(CN) - Continental Airlines must face claims that supervisors discriminated against a gay flight attendant by making him trim his "unprofessional and extreme" mohawk haircut, a federal judge ruled.
The dispute stems from a haircut that flight attendant Ray Falcon allegedly consented to receive to keep from losing his job with Continental Airlines in 2010.
Falcon claims that soon after he checked in at the Newark Liberty International Airport crew room to work a late flight to Paris, the duty desk attendant alerted in-flight supervisors that Falcon sported a mohawk hairstyle.
The supervisors then sent Falcon back to the crew room, where he was allegedly told that his "unprofessional and extreme" hair violated the airline's appearance standards.
Falcon, who has worked for Continental for nearly five years, says his superiors told him to correct his appearance himself or be removed from the Paris flight.
But even after Falcon applied gel to flatten his hair, his supervisors - knowing that he is gay - remained intent on removing him from the flight, he claims.
In order to stay aboard, Falcon says he had to have a fellow flight attendant cut his hair.
Falcon later reported the incident to Shirley Minn, the base director for Newark in-flight operations, three union representatives and human resources.
A lead supervisor then investigated and later testified that none of Falcon's superiors involved should be punished because they "did the right thing" and were "trying to help" him.
Though Falcon never filed a union grievance or suffered a pay cut, demotion, or other disciplinary action because of his mohawk, he applied for benefits under the Family Medical Leave Act. Falcon says he now misses about one flight per month, has sought psychological treatment from a licensed therapist, and has been prescribed medication.
He sued Continental and three supervisors in state court last year, but dropped the managers from his suit in May. The complaint asserts claims for sexual orientation discrimination in violation of New Jersey law, battery and emotional distress.
Continental removed the matter to federal court and asked for summary judgment. Last week, U.S. District Judge Jose Linares partially denied that motion, holding that a jury must decide whether Continental created a hostile work environment.
"While the court is mindful that plaintiff's supervisors testified that they were not aware of plaintiff's sexual orientation, the court is also mindful that plaintiff was open about his homosexuality," Linares wrote. "Plaintiff also asserted that his supervisors were aware of his sexual orientation in his supplemental statement. Continental did not specifically admit or deny this assertion as required.
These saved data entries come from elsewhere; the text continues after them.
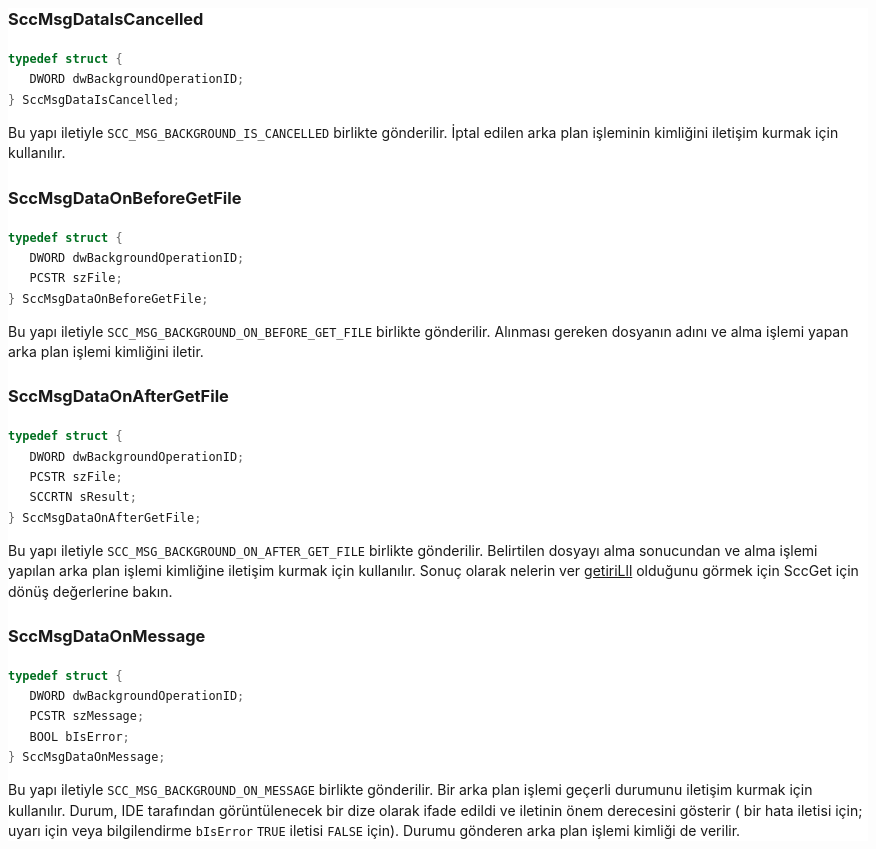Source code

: ### <a name="sccmsgdataiscancelled"></a><a name="LinkSccMsgDataIsCancelled"></a> SccMsgDataIsCancelled

```cpp
typedef struct {
   DWORD dwBackgroundOperationID;
} SccMsgDataIsCancelled;
```

 Bu yapı iletiyle `SCC_MSG_BACKGROUND_IS_CANCELLED` birlikte gönderilir. İptal edilen arka plan işleminin kimliğini iletişim kurmak için kullanılır.

### <a name="sccmsgdataonbeforegetfile"></a><a name="LinkSccMsgDataOnBeforeGetFile"></a> SccMsgDataOnBeforeGetFile

```cpp
typedef struct {
   DWORD dwBackgroundOperationID;
   PCSTR szFile;
} SccMsgDataOnBeforeGetFile;
```

 Bu yapı iletiyle `SCC_MSG_BACKGROUND_ON_BEFORE_GET_FILE` birlikte gönderilir. Alınması gereken dosyanın adını ve alma işlemi yapan arka plan işlemi kimliğini iletir.

### <a name="sccmsgdataonaftergetfile"></a><a name="LinkSccMsgDataOnAfterGetFile"></a> SccMsgDataOnAfterGetFile

```cpp
typedef struct {
   DWORD dwBackgroundOperationID;
   PCSTR szFile;
   SCCRTN sResult;
} SccMsgDataOnAfterGetFile;
```

 Bu yapı iletiyle `SCC_MSG_BACKGROUND_ON_AFTER_GET_FILE` birlikte gönderilir. Belirtilen dosyayı alma sonucundan ve alma işlemi yapılan arka plan işlemi kimliğine iletişim kurmak için kullanılır. Sonuç olarak nelerin ver [getiriLll](../extensibility/sccget-function.md) olduğunu görmek için SccGet için dönüş değerlerine bakın.

### <a name="sccmsgdataonmessage"></a><a name="LinkSccMsgDataOnMessage"></a> SccMsgDataOnMessage

```cpp
typedef struct {
   DWORD dwBackgroundOperationID;
   PCSTR szMessage;
   BOOL bIsError;
} SccMsgDataOnMessage;
```

 Bu yapı iletiyle `SCC_MSG_BACKGROUND_ON_MESSAGE` birlikte gönderilir. Bir arka plan işlemi geçerli durumunu iletişim kurmak için kullanılır. Durum, IDE tarafından görüntülenecek bir dize olarak ifade edildi ve iletinin önem derecesini gösterir ( bir hata iletisi için; uyarı için veya bilgilendirme `bIsError` `TRUE` iletisi `FALSE` için). Durumu gönderen arka plan işlemi kimliği de verilir.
The court, therefore, considers plaintiff's assertion that his supervisors knew about his sexual orientation to be admitted for purposes of deciding this summary judgment motion."
But the judge awarded Continental summary judgment as to the battery claim, finding that Falcon's haircut did not constitute an "unauthorized invasion" of his person.
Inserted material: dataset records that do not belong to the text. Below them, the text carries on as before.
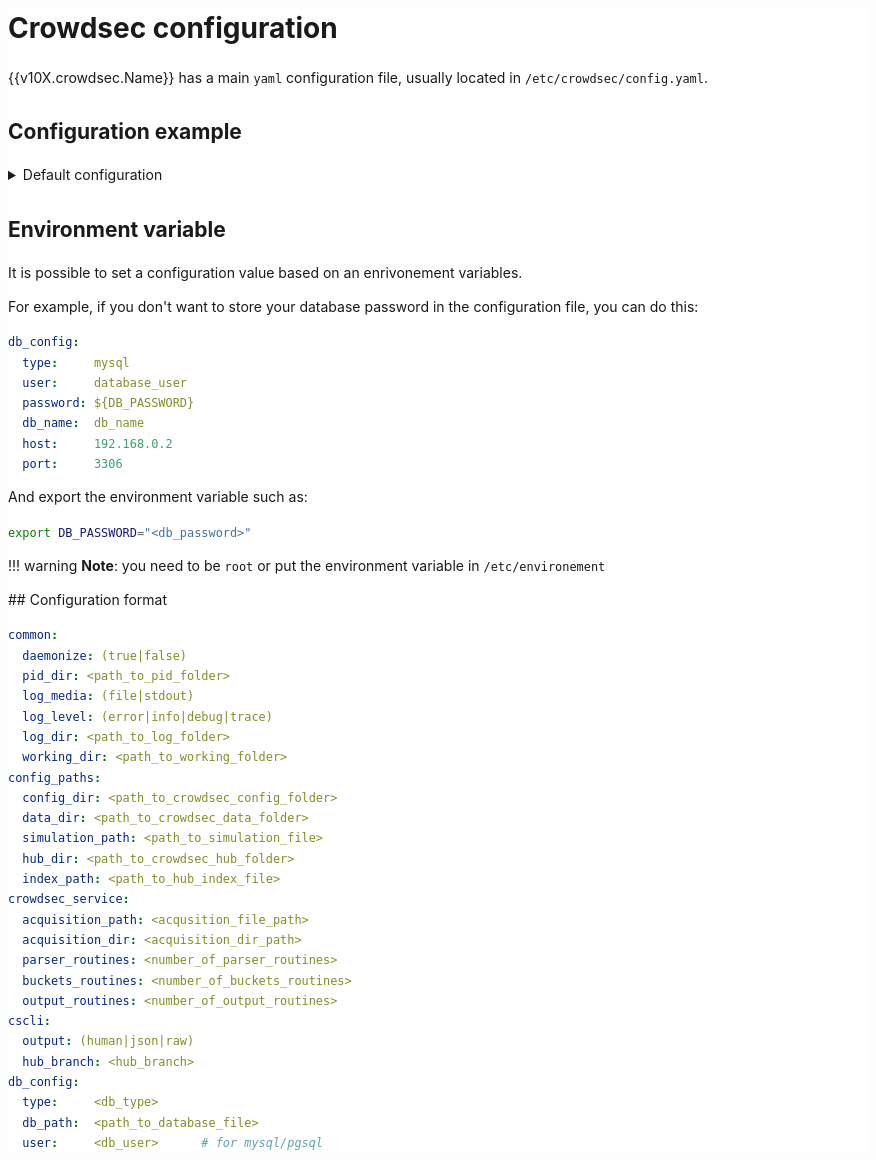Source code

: # Crowdsec configuration

{{v10X.crowdsec.Name}} has a main `yaml` configuration file, usually located in `/etc/crowdsec/config.yaml`.

## Configuration example


<details><summary>Default configuration</summary></details>

## Environment variable

It is possible to set a configuration value based on an enrivonement variables.

For example, if you don't want to store your database password in the configuration file, you can do this:

```yaml
db_config:
  type:     mysql
  user:     database_user
  password: ${DB_PASSWORD}
  db_name:  db_name
  host:     192.168.0.2
  port:     3306
```

And export the environment variable such as:

```bash
export DB_PASSWORD="<db_password>"
```

!!! warning
    **Note**: you need to be `root` or put the environment variable in `/etc/environement`

## Configuration format

```yaml
common:
  daemonize: (true|false)
  pid_dir: <path_to_pid_folder>
  log_media: (file|stdout)
  log_level: (error|info|debug|trace)
  log_dir: <path_to_log_folder>
  working_dir: <path_to_working_folder>
config_paths:
  config_dir: <path_to_crowdsec_config_folder>
  data_dir: <path_to_crowdsec_data_folder>
  simulation_path: <path_to_simulation_file>
  hub_dir: <path_to_crowdsec_hub_folder>
  index_path: <path_to_hub_index_file>
crowdsec_service:
  acquisition_path: <acqusition_file_path>
  acquisition_dir: <acquisition_dir_path>
  parser_routines: <number_of_parser_routines>
  buckets_routines: <number_of_buckets_routines>
  output_routines: <number_of_output_routines>
cscli:
  output: (human|json|raw)
  hub_branch: <hub_branch>
db_config:
  type:     <db_type>
  db_path:  <path_to_database_file>
  user:     <db_user>      # for mysql/pgsql
```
"Continental's alleged discriminatory application of its grooming standards to plaintiff may, if true, reflect an irrational prejudice against homosexual persons," Linares wrote, but added that the incident was not outrageous or extreme enough to sustain an emotional distress claim.
Falcon has also admitted to being familiar with Continental's personal appearance policy, which "prohibits any extreme hairstyles and requires flight attendants' hair to be neat, clean and professional in style," the ruling states.
United Airlines, which acquired Continental last year, reported over $37 billion in revenue in 2012.